Right from square one, the Re:START mall was an out of the box response to the urgent post-quake need for retail space in the city’s heart. And, although only ever intended as a temporary solution, the ‘container mall’ concept’s 2011 opening struck a local chord.
The brightly coloured containers quickly became an internationally-recognisable symbol of post-quake innovation before they were removed to make way for the Riverside Farmers’ Market due to open early next year.
Now upcycled shipping containers from the popular mall have found a new home in Kaikōura’s main street. Known as Uplift Kaikōura, the container mall’s northern incarnation is the brainchild of local business owners whose buildings were damaged in the Kaikōura quake in 2016.
The precinct opened at the end of last year on an empty site in the centre of town and is home to Gecko Gearz, Paper Plus and Ocean Arts, with a fourth business joining in soon.

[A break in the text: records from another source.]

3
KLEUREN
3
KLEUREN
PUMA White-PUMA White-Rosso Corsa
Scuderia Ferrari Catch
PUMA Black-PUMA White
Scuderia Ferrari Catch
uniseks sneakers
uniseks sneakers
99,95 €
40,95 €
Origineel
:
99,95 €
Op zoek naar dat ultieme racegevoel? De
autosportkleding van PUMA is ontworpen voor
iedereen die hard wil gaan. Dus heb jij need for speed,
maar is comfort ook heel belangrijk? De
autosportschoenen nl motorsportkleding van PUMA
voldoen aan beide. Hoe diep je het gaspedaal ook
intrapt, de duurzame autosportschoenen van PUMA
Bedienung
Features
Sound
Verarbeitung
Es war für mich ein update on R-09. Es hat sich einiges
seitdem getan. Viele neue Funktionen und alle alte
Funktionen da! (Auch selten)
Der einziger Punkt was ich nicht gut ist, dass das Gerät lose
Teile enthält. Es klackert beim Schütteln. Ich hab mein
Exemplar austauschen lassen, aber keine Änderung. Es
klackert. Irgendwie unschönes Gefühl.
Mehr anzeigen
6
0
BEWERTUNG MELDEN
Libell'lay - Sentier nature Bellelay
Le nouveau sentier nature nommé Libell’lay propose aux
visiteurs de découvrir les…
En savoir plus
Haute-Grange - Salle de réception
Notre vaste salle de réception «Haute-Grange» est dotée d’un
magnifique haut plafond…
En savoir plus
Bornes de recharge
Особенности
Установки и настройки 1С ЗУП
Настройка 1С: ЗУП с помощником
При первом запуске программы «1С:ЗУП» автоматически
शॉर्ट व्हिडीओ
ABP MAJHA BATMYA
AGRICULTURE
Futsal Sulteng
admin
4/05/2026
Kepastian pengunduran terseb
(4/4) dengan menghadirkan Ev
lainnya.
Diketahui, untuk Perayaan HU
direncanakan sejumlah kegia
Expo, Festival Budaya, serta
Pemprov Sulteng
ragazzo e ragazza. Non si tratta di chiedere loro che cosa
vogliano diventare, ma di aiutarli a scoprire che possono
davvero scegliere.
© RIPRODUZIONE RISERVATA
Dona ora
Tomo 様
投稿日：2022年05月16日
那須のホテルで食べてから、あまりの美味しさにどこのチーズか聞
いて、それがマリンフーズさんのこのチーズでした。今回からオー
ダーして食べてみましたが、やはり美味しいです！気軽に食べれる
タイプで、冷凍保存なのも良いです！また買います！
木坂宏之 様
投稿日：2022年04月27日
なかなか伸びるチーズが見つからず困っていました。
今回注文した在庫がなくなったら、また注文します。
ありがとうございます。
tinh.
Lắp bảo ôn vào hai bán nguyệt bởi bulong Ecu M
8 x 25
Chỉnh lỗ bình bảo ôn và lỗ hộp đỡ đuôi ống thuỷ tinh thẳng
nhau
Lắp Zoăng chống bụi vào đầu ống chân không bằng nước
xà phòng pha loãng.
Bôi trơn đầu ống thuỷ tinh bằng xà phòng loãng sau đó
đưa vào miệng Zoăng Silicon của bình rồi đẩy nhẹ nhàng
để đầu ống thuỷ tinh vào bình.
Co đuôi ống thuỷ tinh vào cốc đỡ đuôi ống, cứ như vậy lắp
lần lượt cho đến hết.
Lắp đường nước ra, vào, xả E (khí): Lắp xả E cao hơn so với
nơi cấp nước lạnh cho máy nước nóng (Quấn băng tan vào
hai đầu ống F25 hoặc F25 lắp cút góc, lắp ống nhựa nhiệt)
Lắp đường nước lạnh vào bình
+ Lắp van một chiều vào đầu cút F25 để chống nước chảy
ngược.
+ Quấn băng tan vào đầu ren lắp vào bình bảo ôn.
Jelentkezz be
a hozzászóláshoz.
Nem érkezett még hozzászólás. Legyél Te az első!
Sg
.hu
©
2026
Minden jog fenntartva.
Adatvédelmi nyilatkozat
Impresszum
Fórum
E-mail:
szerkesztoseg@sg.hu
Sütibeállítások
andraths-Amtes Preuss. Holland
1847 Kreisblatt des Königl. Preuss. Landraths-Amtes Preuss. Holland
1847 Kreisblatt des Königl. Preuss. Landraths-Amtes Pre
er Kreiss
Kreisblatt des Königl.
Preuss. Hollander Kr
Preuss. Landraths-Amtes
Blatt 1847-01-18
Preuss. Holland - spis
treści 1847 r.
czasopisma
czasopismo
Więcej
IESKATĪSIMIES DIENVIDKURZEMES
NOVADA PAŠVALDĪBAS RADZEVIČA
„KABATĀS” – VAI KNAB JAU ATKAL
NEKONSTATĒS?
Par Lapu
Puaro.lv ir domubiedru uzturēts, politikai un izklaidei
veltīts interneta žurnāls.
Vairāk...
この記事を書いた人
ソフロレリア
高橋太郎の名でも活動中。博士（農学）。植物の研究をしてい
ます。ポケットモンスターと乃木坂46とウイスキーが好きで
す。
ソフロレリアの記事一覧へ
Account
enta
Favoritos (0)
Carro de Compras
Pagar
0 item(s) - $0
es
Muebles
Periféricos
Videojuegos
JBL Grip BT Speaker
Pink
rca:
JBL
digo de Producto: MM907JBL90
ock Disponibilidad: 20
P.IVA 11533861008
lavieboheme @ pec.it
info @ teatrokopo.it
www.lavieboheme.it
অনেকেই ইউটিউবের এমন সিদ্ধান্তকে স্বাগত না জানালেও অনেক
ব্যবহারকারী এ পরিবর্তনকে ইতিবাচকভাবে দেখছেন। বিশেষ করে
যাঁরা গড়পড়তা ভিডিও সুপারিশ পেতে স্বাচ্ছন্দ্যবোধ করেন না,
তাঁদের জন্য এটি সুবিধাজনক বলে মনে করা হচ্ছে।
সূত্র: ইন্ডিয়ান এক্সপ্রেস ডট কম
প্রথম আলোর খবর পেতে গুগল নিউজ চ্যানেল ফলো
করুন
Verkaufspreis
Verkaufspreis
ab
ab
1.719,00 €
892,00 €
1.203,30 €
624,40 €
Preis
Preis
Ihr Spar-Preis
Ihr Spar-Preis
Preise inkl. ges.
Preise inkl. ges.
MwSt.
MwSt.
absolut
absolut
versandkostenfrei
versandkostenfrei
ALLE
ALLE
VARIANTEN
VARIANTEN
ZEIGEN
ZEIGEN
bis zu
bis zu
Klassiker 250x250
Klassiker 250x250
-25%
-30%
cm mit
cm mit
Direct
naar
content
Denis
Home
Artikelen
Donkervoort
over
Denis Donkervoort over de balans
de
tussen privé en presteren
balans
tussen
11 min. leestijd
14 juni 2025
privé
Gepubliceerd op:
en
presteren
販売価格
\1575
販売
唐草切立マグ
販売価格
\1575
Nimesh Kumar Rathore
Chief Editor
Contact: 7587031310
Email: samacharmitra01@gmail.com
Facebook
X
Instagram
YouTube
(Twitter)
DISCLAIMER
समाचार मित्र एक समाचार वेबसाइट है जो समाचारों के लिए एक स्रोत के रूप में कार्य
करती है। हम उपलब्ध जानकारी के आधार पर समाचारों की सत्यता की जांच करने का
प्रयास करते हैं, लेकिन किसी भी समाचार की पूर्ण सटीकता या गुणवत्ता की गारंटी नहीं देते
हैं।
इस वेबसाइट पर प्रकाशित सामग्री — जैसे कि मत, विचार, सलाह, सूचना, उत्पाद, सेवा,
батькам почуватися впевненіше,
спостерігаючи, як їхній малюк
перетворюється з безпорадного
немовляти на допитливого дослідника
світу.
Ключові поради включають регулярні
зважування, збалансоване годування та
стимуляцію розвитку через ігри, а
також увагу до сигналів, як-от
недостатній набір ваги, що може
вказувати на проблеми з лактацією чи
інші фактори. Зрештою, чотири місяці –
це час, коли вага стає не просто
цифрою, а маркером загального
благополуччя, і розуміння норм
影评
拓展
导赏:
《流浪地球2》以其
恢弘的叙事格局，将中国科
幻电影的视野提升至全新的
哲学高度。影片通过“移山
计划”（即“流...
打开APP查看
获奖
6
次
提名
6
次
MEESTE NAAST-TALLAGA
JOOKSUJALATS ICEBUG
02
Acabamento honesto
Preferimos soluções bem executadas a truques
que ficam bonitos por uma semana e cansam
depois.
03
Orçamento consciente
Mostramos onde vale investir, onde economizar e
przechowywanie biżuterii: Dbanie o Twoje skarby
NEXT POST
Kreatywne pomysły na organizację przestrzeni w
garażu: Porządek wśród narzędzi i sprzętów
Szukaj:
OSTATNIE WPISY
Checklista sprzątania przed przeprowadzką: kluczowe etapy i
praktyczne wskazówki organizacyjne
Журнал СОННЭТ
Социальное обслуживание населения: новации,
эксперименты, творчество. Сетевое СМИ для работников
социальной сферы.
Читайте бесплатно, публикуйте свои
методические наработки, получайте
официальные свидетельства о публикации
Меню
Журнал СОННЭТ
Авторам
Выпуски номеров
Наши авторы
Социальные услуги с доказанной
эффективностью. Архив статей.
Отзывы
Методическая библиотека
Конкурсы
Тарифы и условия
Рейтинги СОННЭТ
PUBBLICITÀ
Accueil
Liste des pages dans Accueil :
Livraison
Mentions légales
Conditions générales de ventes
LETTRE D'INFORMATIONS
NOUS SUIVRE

Gecko Gearz owner Penny Betts says Uplift stands on the site where the grand Adelphi Hotel stood for 96 years before being demolished after the 2016 quake.
“We are so fortunate to have these containers in Kaikōura,” Penny says.
“A good mix of travellers are shopping at the site and we’ve had very positive feedback and support from locals and Kiwis travelling through.”
Much like its former incarnation, feedback has been extremely positive. “People are constantly telling me it has given the town life, a really good vibe and shows we are moving forward and staying positive albeit challenging times,” she says.
“There’s a lovely green area in the centre, which has some picnic tables and a giant Connect Four game. It is great to see people relaxing in the area and quite a few of the local teens come and play the Connect Four.”
Uplift was predominantly privately-funded with some public donations from a Givealittle fundraising page.
Meanwhile in Christchurch, the Riverside Farmers’ Market is expected to be made up of five low-rise buildings with more than 80 market stalls, with 10,000 square metres of floor space and balconies overlooking three new laneways.
Inspired by European markets in cities like Copenhagen, the $80 million plan headed by developer Richard Peebles includes restaurants, food stalls and shops, fashion stores and offices, and is expected to be a breakthrough for the western end of Christchurch’s retail precinct.
“Farmers’ markets are the heart and soul of a city,” Peebles said when he unveiled plans for the development. “It’s where people naturally congregate and come together as a community.”
Building commenced earlier this year, with the complex earmarked for completion by 1 November 2018. The quick build time aims to minimise disruption for central city retailers.